Segment Start: Working data

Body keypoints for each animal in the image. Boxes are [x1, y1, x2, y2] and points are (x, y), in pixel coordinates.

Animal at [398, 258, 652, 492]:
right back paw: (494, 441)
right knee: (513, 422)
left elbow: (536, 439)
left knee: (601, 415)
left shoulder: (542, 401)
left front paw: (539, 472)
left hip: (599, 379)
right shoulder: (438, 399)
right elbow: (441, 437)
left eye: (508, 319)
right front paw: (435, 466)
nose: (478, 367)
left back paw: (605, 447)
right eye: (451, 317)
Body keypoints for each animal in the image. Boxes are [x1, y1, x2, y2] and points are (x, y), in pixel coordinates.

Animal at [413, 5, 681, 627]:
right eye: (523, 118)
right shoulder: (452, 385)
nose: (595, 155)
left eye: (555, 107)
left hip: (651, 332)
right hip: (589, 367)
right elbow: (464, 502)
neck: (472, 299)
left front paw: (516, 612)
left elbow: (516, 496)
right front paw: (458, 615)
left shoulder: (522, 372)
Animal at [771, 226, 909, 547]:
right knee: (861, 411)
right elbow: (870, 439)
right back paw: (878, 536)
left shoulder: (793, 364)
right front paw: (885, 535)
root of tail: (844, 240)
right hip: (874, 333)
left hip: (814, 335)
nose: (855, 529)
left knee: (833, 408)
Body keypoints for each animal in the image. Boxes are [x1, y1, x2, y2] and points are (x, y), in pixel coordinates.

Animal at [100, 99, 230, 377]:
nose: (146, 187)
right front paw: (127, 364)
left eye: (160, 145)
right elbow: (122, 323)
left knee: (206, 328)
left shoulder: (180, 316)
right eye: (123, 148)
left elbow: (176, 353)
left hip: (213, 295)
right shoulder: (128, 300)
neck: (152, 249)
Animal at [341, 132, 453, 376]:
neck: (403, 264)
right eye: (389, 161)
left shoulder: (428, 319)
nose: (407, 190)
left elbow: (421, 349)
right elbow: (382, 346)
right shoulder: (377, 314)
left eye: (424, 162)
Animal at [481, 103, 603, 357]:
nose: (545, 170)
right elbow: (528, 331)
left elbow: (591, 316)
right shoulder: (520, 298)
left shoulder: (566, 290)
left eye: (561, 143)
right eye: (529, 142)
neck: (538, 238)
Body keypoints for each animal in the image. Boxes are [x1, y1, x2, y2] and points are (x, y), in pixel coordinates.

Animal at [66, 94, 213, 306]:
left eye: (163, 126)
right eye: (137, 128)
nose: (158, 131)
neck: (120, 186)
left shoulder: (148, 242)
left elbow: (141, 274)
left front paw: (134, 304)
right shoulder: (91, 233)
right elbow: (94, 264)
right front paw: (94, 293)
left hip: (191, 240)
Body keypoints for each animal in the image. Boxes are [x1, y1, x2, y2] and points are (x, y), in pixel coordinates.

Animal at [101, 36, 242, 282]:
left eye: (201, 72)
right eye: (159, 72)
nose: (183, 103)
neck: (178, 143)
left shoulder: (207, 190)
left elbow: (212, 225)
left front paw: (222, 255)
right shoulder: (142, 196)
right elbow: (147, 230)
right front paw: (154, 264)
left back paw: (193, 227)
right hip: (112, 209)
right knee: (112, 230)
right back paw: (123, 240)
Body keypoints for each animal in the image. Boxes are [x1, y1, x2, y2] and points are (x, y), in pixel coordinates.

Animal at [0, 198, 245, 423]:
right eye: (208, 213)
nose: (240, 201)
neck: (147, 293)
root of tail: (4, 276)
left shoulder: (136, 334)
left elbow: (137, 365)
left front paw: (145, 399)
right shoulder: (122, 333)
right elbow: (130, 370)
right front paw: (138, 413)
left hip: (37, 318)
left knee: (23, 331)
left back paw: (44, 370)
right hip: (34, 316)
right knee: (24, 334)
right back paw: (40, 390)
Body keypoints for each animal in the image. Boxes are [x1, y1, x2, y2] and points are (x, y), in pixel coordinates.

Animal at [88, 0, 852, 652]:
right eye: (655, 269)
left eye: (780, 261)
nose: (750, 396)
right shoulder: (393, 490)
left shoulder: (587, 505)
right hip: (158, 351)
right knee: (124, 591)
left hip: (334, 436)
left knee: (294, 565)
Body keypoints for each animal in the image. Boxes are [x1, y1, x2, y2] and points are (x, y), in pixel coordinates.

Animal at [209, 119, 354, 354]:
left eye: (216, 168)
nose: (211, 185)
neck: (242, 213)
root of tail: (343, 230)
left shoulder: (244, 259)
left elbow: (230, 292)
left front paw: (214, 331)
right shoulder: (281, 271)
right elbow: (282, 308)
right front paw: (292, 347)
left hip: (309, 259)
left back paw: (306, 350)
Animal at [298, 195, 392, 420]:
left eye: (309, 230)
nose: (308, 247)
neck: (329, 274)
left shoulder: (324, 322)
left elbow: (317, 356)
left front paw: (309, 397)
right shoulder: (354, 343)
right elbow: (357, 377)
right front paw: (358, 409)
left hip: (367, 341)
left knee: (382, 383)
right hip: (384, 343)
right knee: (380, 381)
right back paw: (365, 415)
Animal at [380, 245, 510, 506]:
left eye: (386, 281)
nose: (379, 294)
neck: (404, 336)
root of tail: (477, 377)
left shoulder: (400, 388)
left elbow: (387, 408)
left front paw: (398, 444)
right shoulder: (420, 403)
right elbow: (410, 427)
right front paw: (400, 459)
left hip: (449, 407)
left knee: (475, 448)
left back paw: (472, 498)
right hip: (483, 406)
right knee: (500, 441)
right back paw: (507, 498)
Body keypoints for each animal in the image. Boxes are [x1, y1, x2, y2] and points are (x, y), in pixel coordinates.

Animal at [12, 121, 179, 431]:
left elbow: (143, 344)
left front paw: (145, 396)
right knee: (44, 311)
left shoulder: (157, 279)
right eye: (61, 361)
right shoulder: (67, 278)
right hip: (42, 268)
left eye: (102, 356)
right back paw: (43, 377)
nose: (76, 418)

Segment End: Working data

(What you need to do) Copy, from the material above, each line in which the string "back" occurs.

(Solution)
right back paw: (494, 441)
left back paw: (605, 447)
right back paw: (878, 536)
left back paw: (193, 227)
right back paw: (123, 240)
left back paw: (44, 370)
right back paw: (40, 390)
left back paw: (306, 350)
right back paw: (365, 415)
left back paw: (472, 498)
right back paw: (507, 498)
right back paw: (43, 377)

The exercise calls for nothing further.